• [Task to complete]: Exactly as given, repeat all of the entries.

• [Entries shown]:
-- start --

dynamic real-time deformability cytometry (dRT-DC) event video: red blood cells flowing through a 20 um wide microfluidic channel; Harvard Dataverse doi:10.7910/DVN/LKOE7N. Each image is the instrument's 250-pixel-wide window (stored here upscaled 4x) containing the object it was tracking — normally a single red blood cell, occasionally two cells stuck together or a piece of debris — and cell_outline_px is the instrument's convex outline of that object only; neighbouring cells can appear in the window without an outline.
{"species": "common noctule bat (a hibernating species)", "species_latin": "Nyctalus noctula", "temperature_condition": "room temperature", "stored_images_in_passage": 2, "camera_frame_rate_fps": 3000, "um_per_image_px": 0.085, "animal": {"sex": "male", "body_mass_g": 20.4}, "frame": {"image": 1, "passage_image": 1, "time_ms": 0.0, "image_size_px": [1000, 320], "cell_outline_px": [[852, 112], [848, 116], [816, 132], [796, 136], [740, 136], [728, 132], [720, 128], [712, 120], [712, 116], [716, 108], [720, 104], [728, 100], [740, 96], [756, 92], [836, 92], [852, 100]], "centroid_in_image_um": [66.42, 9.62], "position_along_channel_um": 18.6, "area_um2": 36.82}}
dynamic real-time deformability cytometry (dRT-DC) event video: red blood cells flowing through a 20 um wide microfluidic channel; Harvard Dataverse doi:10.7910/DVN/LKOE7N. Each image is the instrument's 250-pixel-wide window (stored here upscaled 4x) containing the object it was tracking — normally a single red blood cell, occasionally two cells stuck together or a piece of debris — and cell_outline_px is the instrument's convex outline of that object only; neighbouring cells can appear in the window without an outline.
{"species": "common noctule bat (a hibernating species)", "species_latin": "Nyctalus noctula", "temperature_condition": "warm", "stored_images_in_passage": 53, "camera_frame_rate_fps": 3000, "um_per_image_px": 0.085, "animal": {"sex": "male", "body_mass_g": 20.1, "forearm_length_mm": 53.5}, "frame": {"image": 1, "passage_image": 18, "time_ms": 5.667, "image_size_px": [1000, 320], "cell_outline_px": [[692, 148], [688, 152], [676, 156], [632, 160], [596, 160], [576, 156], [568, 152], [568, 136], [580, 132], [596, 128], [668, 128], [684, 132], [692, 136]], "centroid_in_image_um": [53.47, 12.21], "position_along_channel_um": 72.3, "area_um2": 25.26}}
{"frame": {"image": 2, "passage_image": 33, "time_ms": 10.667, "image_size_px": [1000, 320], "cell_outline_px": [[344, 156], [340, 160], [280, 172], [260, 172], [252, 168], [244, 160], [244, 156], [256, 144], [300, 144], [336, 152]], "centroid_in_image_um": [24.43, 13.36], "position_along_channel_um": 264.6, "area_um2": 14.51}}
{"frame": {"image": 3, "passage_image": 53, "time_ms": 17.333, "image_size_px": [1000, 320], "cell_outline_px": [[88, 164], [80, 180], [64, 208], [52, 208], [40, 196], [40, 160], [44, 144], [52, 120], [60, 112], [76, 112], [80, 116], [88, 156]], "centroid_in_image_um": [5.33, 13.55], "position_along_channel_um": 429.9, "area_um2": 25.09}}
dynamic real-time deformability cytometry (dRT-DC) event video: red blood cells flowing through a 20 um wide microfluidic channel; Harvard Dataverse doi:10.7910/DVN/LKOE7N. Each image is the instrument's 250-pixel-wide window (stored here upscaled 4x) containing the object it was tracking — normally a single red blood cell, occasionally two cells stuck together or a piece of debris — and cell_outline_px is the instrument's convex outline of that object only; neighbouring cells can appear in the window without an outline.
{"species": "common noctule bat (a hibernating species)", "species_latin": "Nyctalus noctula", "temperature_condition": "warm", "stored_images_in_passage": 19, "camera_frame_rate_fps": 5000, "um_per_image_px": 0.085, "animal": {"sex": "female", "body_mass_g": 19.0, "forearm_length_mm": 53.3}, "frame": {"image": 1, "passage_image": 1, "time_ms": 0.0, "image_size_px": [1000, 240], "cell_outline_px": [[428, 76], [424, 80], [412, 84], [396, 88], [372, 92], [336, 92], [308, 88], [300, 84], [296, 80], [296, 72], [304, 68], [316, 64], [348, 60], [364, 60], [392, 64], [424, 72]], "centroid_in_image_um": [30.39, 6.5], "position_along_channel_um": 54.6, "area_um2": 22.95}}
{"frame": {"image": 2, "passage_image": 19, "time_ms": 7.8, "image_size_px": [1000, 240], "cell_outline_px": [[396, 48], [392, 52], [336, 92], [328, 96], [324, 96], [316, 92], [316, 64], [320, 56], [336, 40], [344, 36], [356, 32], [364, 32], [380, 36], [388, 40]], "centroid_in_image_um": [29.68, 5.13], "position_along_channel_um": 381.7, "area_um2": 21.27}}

-- end --

• [Written solution]:
dynamic real-time deformability cytometry (dRT-DC) event video: red blood cells flowing through a 20 um wide microfluidic channel; Harvard Dataverse doi:10.7910/DVN/LKOE7N. Each image is the instrument's 250-pixel-wide window (stored here upscaled 4x) containing the object it was tracking — normally a single red blood cell, occasionally two cells stuck together or a piece of debris — and cell_outline_px is the instrument's convex outline of that object only; neighbouring cells can appear in the window without an outline.
{"species": "common noctule bat (a hibernating species)", "species_latin": "Nyctalus noctula", "temperature_condition": "room temperature", "stored_images_in_passage": 2, "camera_frame_rate_fps": 3000, "um_per_image_px": 0.085, "animal": {"sex": "male", "body_mass_g": 20.4}, "frame": {"image": 1, "passage_image": 1, "time_ms": 0.0, "image_size_px": [1000, 320], "cell_outline_px": [[852, 112], [848, 116], [816, 132], [796, 136], [740, 136], [728, 132], [720, 128], [712, 120], [712, 116], [716, 108], [720, 104], [728, 100], [740, 96], [756, 92], [836, 92], [852, 100]], "centroid_in_image_um": [66.42, 9.62], "position_along_channel_um": 18.6, "area_um2": 36.82}}
dynamic real-time deformability cytometry (dRT-DC) event video: red blood cells flowing through a 20 um wide microfluidic channel; Harvard Dataverse doi:10.7910/DVN/LKOE7N. Each image is the instrument's 250-pixel-wide window (stored here upscaled 4x) containing the object it was tracking — normally a single red blood cell, occasionally two cells stuck together or a piece of debris — and cell_outline_px is the instrument's convex outline of that object only; neighbouring cells can appear in the window without an outline.
{"species": "common noctule bat (a hibernating species)", "species_latin": "Nyctalus noctula", "temperature_condition": "warm", "stored_images_in_passage": 53, "camera_frame_rate_fps": 3000, "um_per_image_px": 0.085, "animal": {"sex": "male", "body_mass_g": 20.1, "forearm_length_mm": 53.5}, "frame": {"image": 1, "passage_image": 18, "time_ms": 5.667, "image_size_px": [1000, 320], "cell_outline_px": [[692, 148], [688, 152], [676, 156], [632, 160], [596, 160], [576, 156], [568, 152], [568, 136], [580, 132], [596, 128], [668, 128], [684, 132], [692, 136]], "centroid_in_image_um": [53.47, 12.21], "position_along_channel_um": 72.3, "area_um2": 25.26}}
{"frame": {"image": 2, "passage_image": 33, "time_ms": 10.667, "image_size_px": [1000, 320], "cell_outline_px": [[344, 156], [340, 160], [280, 172], [260, 172], [252, 168], [244, 160], [244, 156], [256, 144], [300, 144], [336, 152]], "centroid_in_image_um": [24.43, 13.36], "position_along_channel_um": 264.6, "area_um2": 14.51}}
{"frame": {"image": 3, "passage_image": 53, "time_ms": 17.333, "image_size_px": [1000, 320], "cell_outline_px": [[88, 164], [80, 180], [64, 208], [52, 208], [40, 196], [40, 160], [44, 144], [52, 120], [60, 112], [76, 112], [80, 116], [88, 156]], "centroid_in_image_um": [5.33, 13.55], "position_along_channel_um": 429.9, "area_um2": 25.09}}
dynamic real-time deformability cytometry (dRT-DC) event video: red blood cells flowing through a 20 um wide microfluidic channel; Harvard Dataverse doi:10.7910/DVN/LKOE7N. Each image is the instrument's 250-pixel-wide window (stored here upscaled 4x) containing the object it was tracking — normally a single red blood cell, occasionally two cells stuck together or a piece of debris — and cell_outline_px is the instrument's convex outline of that object only; neighbouring cells can appear in the window without an outline.
{"species": "common noctule bat (a hibernating species)", "species_latin": "Nyctalus noctula", "temperature_condition": "warm", "stored_images_in_passage": 19, "camera_frame_rate_fps": 5000, "um_per_image_px": 0.085, "animal": {"sex": "female", "body_mass_g": 19.0, "forearm_length_mm": 53.3}, "frame": {"image": 1, "passage_image": 1, "time_ms": 0.0, "image_size_px": [1000, 240], "cell_outline_px": [[428, 76], [424, 80], [412, 84], [396, 88], [372, 92], [336, 92], [308, 88], [300, 84], [296, 80], [296, 72], [304, 68], [316, 64], [348, 60], [364, 60], [392, 64], [424, 72]], "centroid_in_image_um": [30.39, 6.5], "position_along_channel_um": 54.6, "area_um2": 22.95}}
{"frame": {"image": 2, "passage_image": 19, "time_ms": 7.8, "image_size_px": [1000, 240], "cell_outline_px": [[396, 48], [392, 52], [336, 92], [328, 96], [324, 96], [316, 92], [316, 64], [320, 56], [336, 40], [344, 36], [356, 32], [364, 32], [380, 36], [388, 40]], "centroid_in_image_um": [29.68, 5.13], "position_along_channel_um": 381.7, "area_um2": 21.27}}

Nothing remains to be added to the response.